EU will urge China to free rare earth restrictions

The European Union (EU) will urge China to allow more exports of rare earths at a meeting with Chinese officials this week, according to an EU diplomat.

Countries across the world have been in uproar over China’s decision to limit the exportation of its rare earths, with the country having a near monopoly over the production of the materials used to manufacture a wide range of technology.

The diplomat will discuss worries that have crept up since China decided to lower production, under the pretence of reducing emissions, and EU officials have been monitoring the situation closely.

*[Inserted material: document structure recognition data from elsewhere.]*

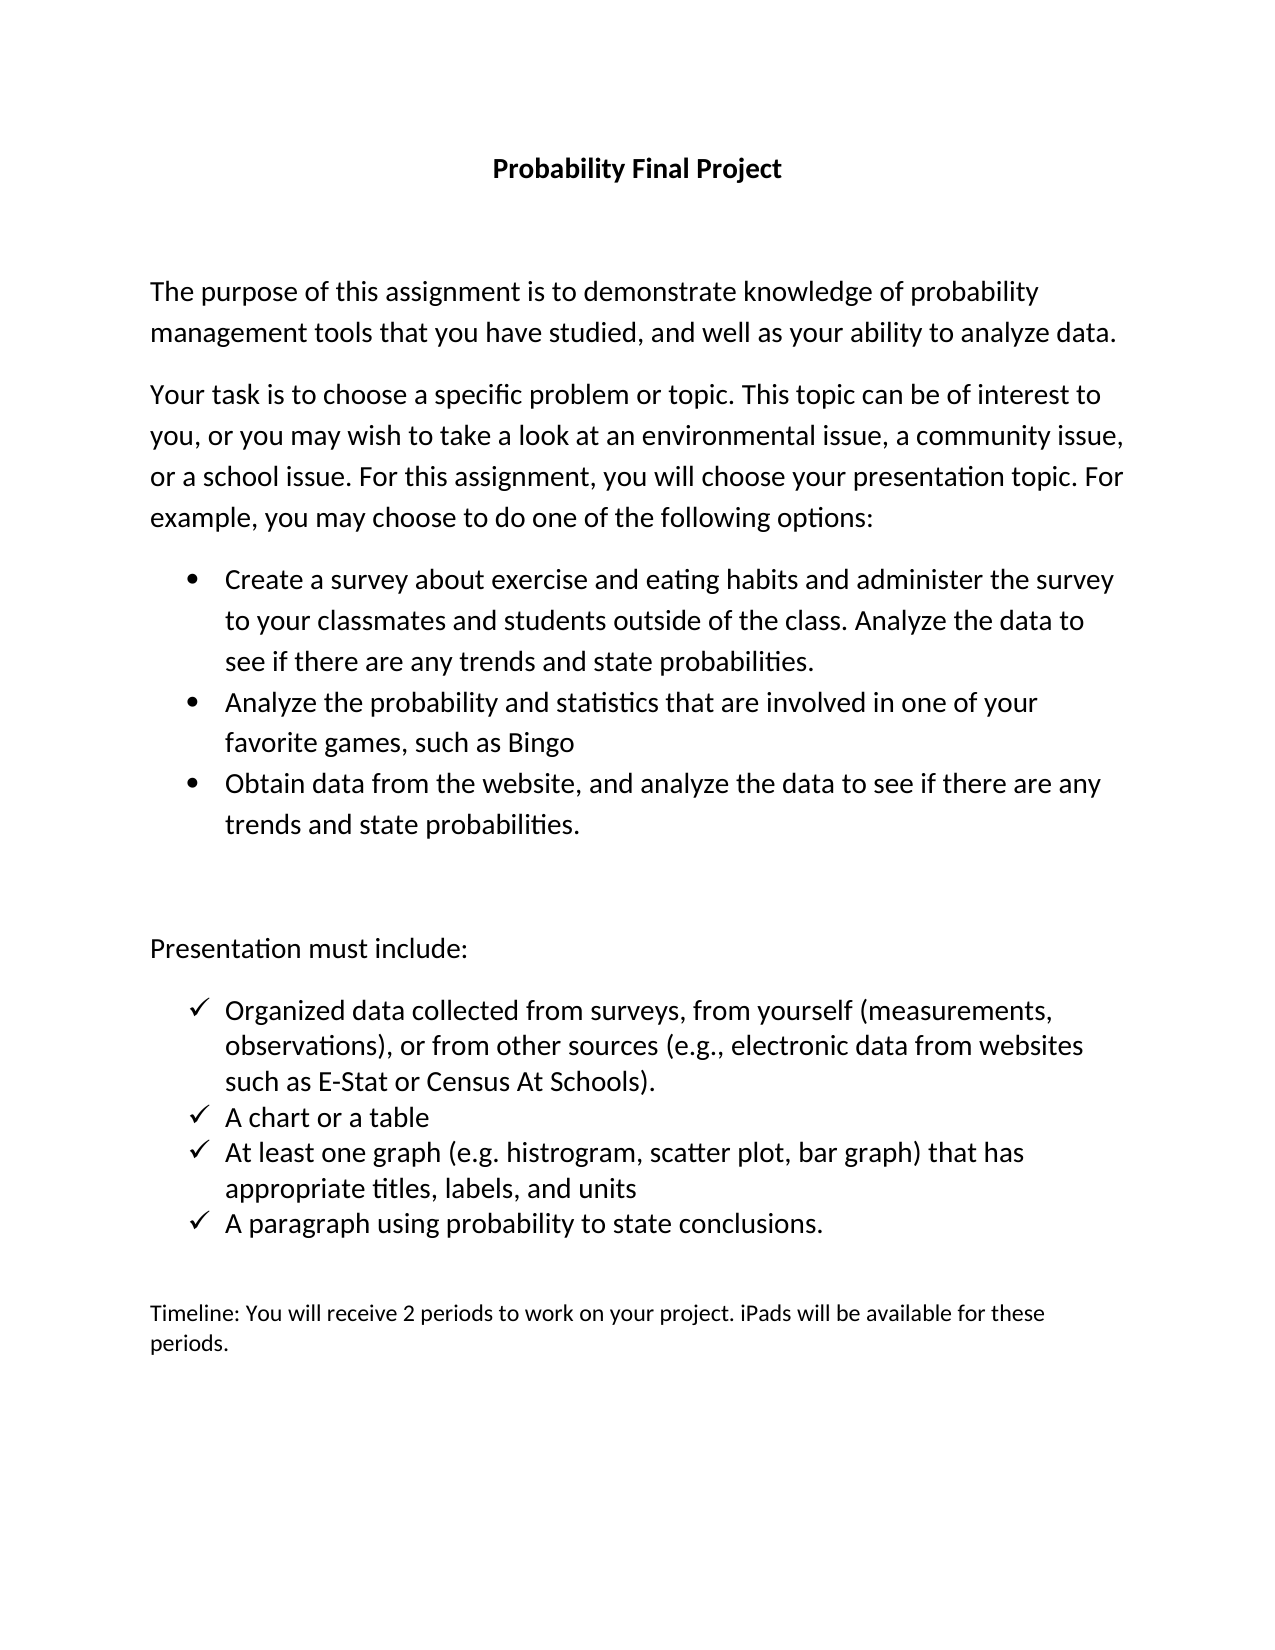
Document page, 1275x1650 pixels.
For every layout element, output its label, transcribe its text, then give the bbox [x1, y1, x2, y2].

list Analyze the probability and statistics that are involved in one of your favorite games, such as Bingo [187, 684, 1125, 760]
list Create a survey about exercise and eating habits and administer the survey to your classmates and students outside of the class. Analyze the data to see if there are any trends and state probabilities. [187, 561, 1125, 678]
list A chart or a table [187, 1099, 1125, 1134]
text Presentation must include: [150, 930, 1125, 966]
text Timeline: You will receive 2 periods to work on your project. iPads will be available for these periods. [150, 1298, 1125, 1357]
text Your task is to choose a specific problem or topic. This topic can be of interest to you, or you may wish to take a look at an environmental issue, a community issue, or a school issue. For this assignment, you will choose your presentation topic. For example, you may choose to do one of the following options: [150, 376, 1125, 535]
list Obtain data from the website, and analyze the data to see if there are any trends and state probabilities. [187, 766, 1125, 842]
list At least one graph (e.g. histrogram, scatter plot, bar graph) that has appropriate titles, labels, and units [187, 1134, 1125, 1206]
list Organized data collected from surveys, from yourself (measurements, observations), or from other sources (e.g., electronic data from websites such as E-Stat or Census At Schools). [187, 992, 1125, 1099]
text Probability Final Project [150, 150, 1125, 186]
text The purpose of this assignment is to demonstrate knowledge of probability management tools that you have studied, and well as your ability to analyze data. [150, 273, 1125, 350]
list A paragraph using probability to state conclusions. [187, 1206, 1125, 1241]
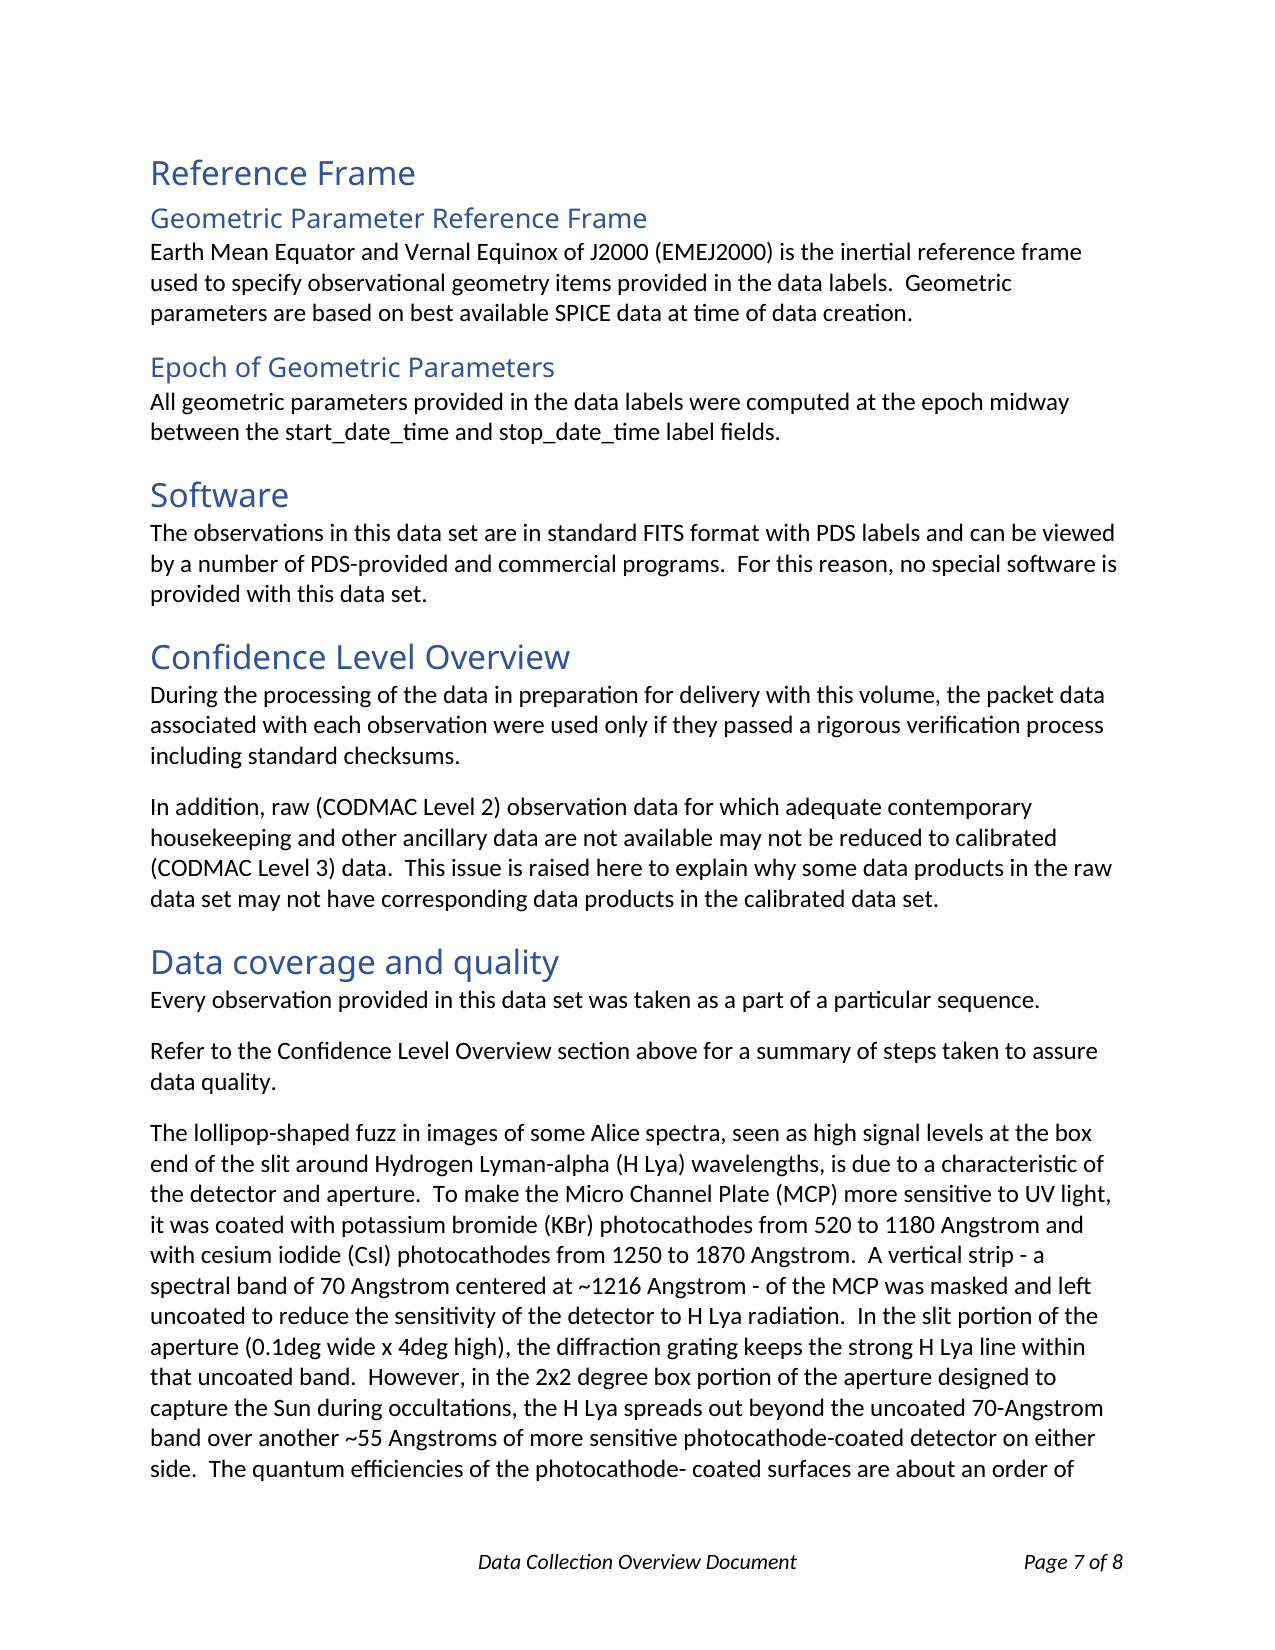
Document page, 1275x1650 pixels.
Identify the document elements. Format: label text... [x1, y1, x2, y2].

“We shall be stressing very clearly our concerns on this issue and stressing the importance of keeping that quota open and discussing with the Chinese authorities what their plans are for 2011,” said Matthew Baldwin, the European Commission’s director for market access and industry.

Baldwin told reporters in Beijing that he would meet counterparts at the Chinese Ministry of Commerce to discuss the supply of materials used to produce goods such as hybrid cars and LCD screens.

China boosted metals prices in July by announcing it would cut export quotas for rare earth minerals by 72 percent for the second half of 2010, according to Reuters.

Baldwin noted however that China should not be chastised too quickly for refusing to share precious resources.

“While we are looking with concern at the amounts of rare earths that are issued this year by China, and we’re concerned that they are being reduced in quantities, this is not an issue that is completely China-specific,” Baldwin said. “It’s by no means China’s fault that it has 97 percent of the supply, when it only has 37 percent of the reserves,” he said.

“The international community also needs to look at itself in the mirror and look at what we can do by way of investing more in these important commodities in places such as the United States and Australia.”

Baldwin said it would be important to increase foreign direct investment to China, which currently stands at $71.78 billion, about two percent of the EU’s FDI.

“That’s a percentage we would indeed like to see increase. A number of people have commented to the effect that often the business environment in China is not as easy as it could be,” he added.

One positive note is that China has recently appeared to soften its restrictions, pledging to speed up exports following a spat with Japan, AFP wrote this week.

“Shipments of rare earths started the week before last week at a Tianjing port,” an official of Daido Electronics, a manufacturer and trader of rare earth-related products, told AFP.